UCLA hospital fined over privacy breaches that sources say involve Michael Jackson’s records
State health regulators have fined Ronald Reagan UCLA Medical Center $95,000 for allowing unauthorized employees to view a patient’s medical records, a breach that sources indicated targeted the files of Michael Jackson.
The fine, one of six privacy-related penalties state officials announced Thursday, stems from multiple violations that led to the firing of two hospital employees. Two hospital contract workers were also fired for accessing the same patient’s information, UCLA officials said.
The state identified the person whose files were breached only as “a deceased patient.”
A source close to Jackson’s case said his legal team had previously been informed by UCLA officials that the singer’s medical files had been improperly accessed after his unexpected death June 25 last year at the age of 50. Several attorneys who work for Jackson’s estate and his family members did not immediately return calls.
UCLA officials said the breaches resulting in the fine are the only recent instances of privacy violations. The prestigious hospital has struggled to protect the privacy of its celebrity patients, including Britney Spears, Farrah Fawcett and California First Lady Maria Shriver, violations that led to the 2008 state law used to fine the hospital in the most recent case.
Jackson was pronounced dead at the Westwood hospital after being taken by ambulance from his rented Holmby Hills mansion. According to the state report, the breaches began June 30 of last year, five days after Jackson was killed by a combination of surgical anesthetic and other medication allegedly administered to him by his private doctor.
Hospital officials notified the patient’s family as soon as the breaches were discovered, said UCLA spokeswoman Dale Tate. She said the internal investigation found that no information had been sold.
“There wasn’t anything they saw that was worth selling,” Tate said. “We have systems in place that put up barriers. You’re not authorized to look at certain things. You can only go so far.”

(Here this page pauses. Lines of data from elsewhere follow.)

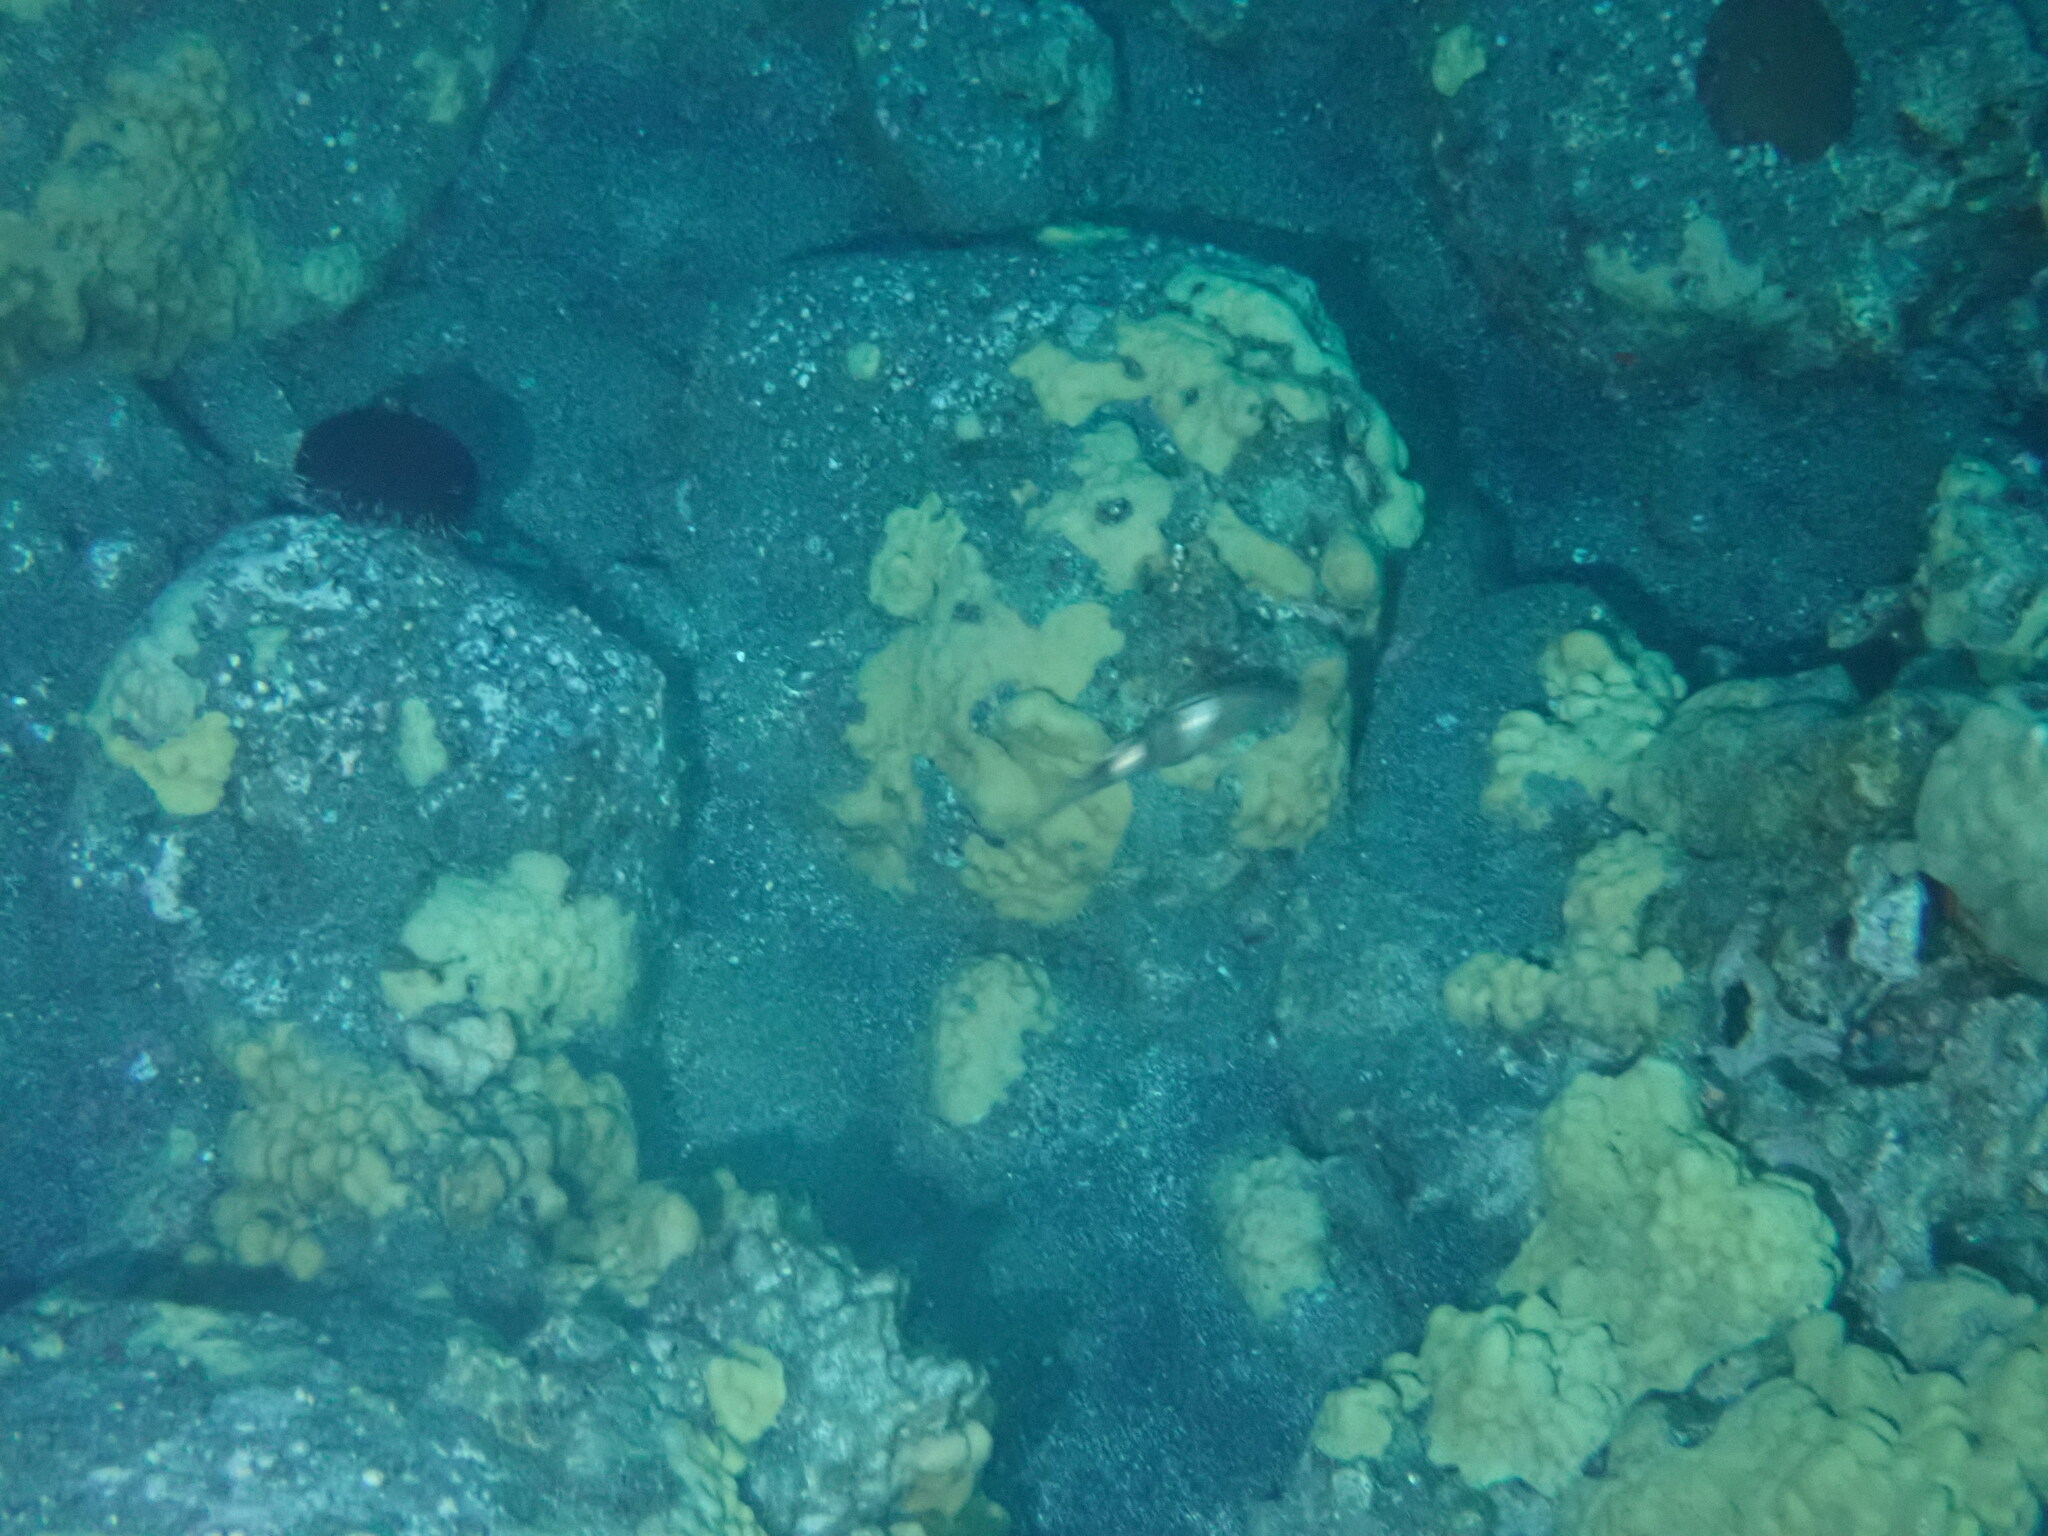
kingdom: Animalia
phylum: Chordata
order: Perciformes
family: Mullidae
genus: Parupeneus
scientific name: Parupeneus multifasciatus
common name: Manybar goatfish
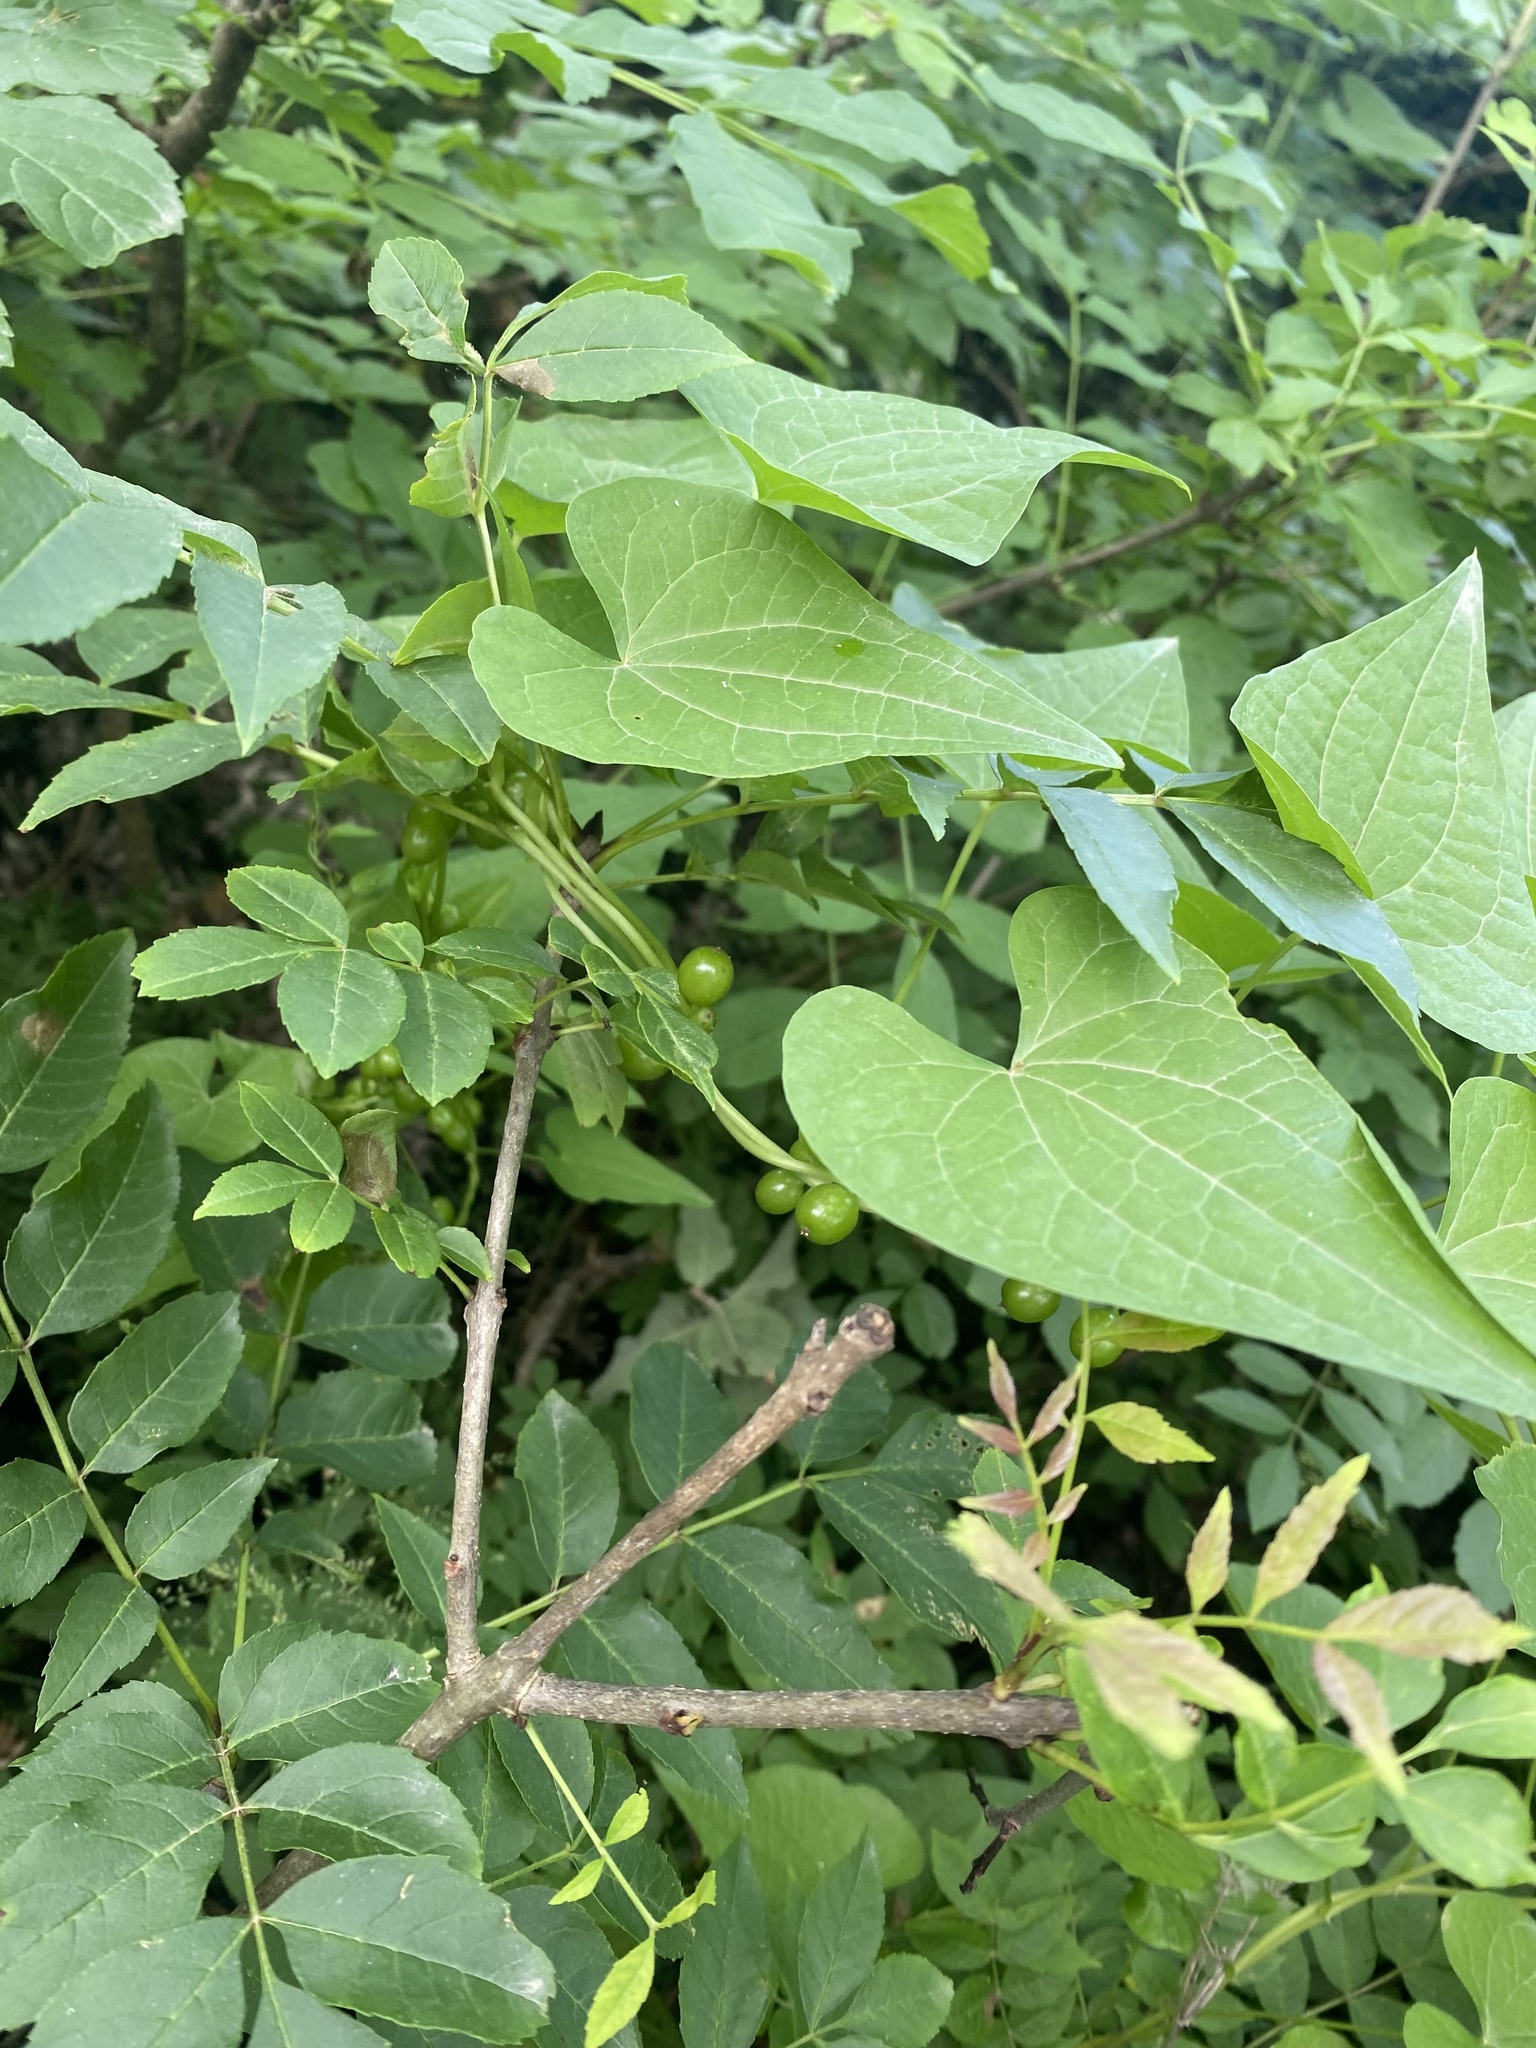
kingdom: Plantae
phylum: Tracheophyta
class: Liliopsida
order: Dioscoreales
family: Dioscoreaceae
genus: Dioscorea
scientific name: Dioscorea communis
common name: Black-bindweed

Officials at the state’s Office of Health Information Integrity were still investigating the employees’ actions this week, spokesman Scott Murray said. The employees could potentially face criminal charges and financial penalties, he said.
California Department of Public Health officials declined to identify the UCLA patient or whether the person was well-known. Kathleen Billingsley, deputy director of the department’s Center for Health Care Quality, said she does not view celebrities any differently from other patients when it comes to medical privacy.
“Medical privacy is a fundamental right,” Billingsley said. “Every Californian treated at a hospital should not have to worry about who is viewing their medical information.”
Jackson’s medical records were the subject of intense interest in the weeks after his death. In early July, The Times reported that unauthorized staff at the Los Angeles County coroner’s office had viewed the pop star’s death certificate more than 300 times.
UCLA first reported privacy violations to the state Aug. 5, according to the report released Thursday. At that point, the university knew that an employee in the Department of Pathology and Medical Support Services had accessed the patient’s records July 2 and that a medical school employee had accessed the same patient’s records July 7. The report said the medical school employee had printed labels for the laboratory test that had been performed on the patient.
Neither employee had any reason to access the records, the report said.
On Sept. 7, hospital officials told state authorities that they had discovered more breaches of the same patient’s records by two contract employees of the hospital’s pathology billing service. One accessed the records June 30 and July 9, the other July 9, the hospital reported.
Hospital staff told state investigators the contract employees admitted looking at the records and said “they were curious.”
Tate said the hospital does not plan to appeal the fine. The medical center has 15 days to submit a plan of correction to the state.
UCLA officials said Thursday that they had made a “determined effort to train and test … employees on patient privacy laws and implemented a wide range of safeguards to ensure patient confidentiality” over the last three years.
Last year, the state Department of Public Health issued the first penalty under the privacy law, fining Kaiser Permanente’s Bellflower hospital $437,500 for failing to prevent employees from looking at the medical records of Nadya Suleman after she gave birth to octuplets.
So far, regulators have issued eight fines to six hospitals for a total $1.1 million. No hospitals have appealed.